**EXERCISE TEXT**:

Thanks Dumitru for this promising optimization!

On Thu, Aug 11, 2022 at 1:03 AM Dumitru Ceara <dce...@redhat.com> wrote:
>
> On 8/10/22 19:54, Mark Michelson wrote:
> > Hi Dumitru,
> >
>
> Hi Mark,
>
> > I read the patch series, and I think the idea of chassis-specific
> > variables is a good idea to reduce the number of DB records for certain
> > things. Aside from load balancers, I suspect this could have a positive
> > impact for other structures as well.
> >
>
> Thanks for taking a look!  Yes, I think this might be applicable to
> other structures too.
>

I think it is a good idea to make it more generic, but for my understanding
this template concept is for anything that's "node/chassis" specific, and
supposed to be instantiated at chassis level. Probably we should name the
DB tables as something like chassis_template_var.

> > Rather than criticizing the individual lines of code, I'll focus instead
> > on some higher-level questions/ideas.
> >
>
> Sure, thanks! :)

**GIVEN MATERIAL**:
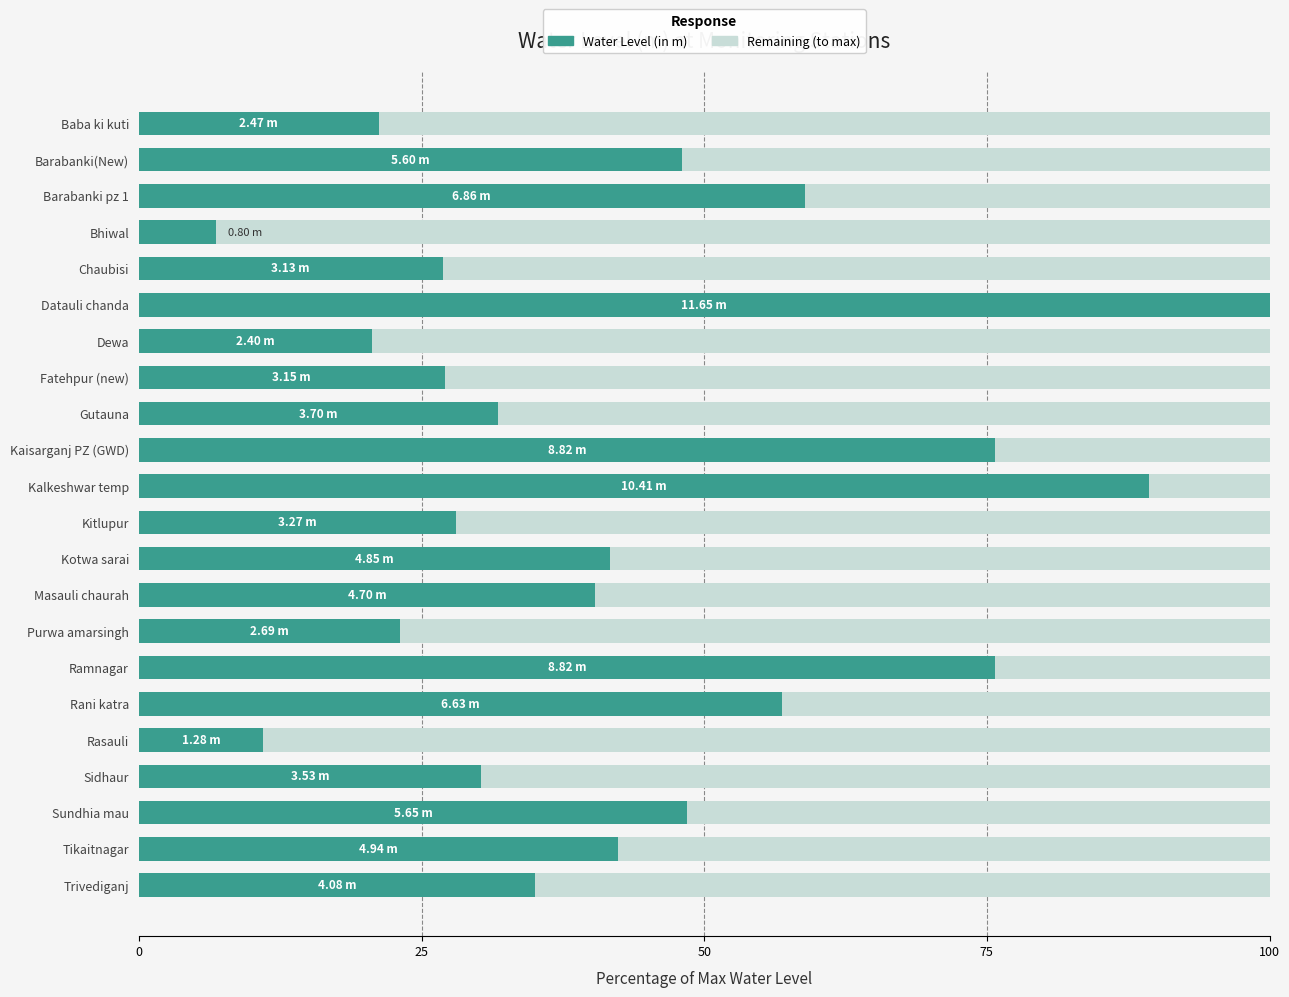

What is the total value across all series at Barabanki pz 1?

100.0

**WORK INSTRUCTION 1**:
In the mailing list thread on chassis-specific variables, what name is suggested for the DB tables?
**WORK INSTRUCTION 2**:
Write a continuation of the mailing list thread on chassis-specific variables, starting after its last line.

**OUTPUT 1**:
Something like chassis_template_var.

**OUTPUT 2**:
>
> > First, one question I had was what happens when a template variable name
> > is used in a load balancer, but there is no appropriate value to
> > substitute? For instance, what if a load balancer applies to chassis-3,
> > but you only have template variables for chassis-1 and chassis-2? This
> > might be addressed in the code but I didn't notice if it was.
> >
>
> There are actually two things to consider here:
>
> 1. there might be a logical flow that uses a template variable: in this
> case if template expansion/instantiation fails we currently leave the
> token untouched (e.g., '^variable' stays '^variable').  That will cause
> the flow action/match parsing to fail and currently logs a warning.  The
> flow itself is skipped, as it should be.  We probably need to avoid
> logging a warning though.
>
> 2. like you pointed out, there might be a load balancer using templates
> in its backends/vips: if some of those templates cannot be instantiated
> locally the backend/vip where they're added is skipped.  Unless I missed
> something, the code should already do that.
>
> > Second, it seems like template variables are a natural extension of
> > existing concepts like address sets and port groups. In those cases,
> > they were an unconditional collection of IP addresses or ports. For
>
> You're right to some extent template variables are similar to port
> groups.  The southbound database port group table splits the northbound
> port group per datapath though not per chassis like template variables.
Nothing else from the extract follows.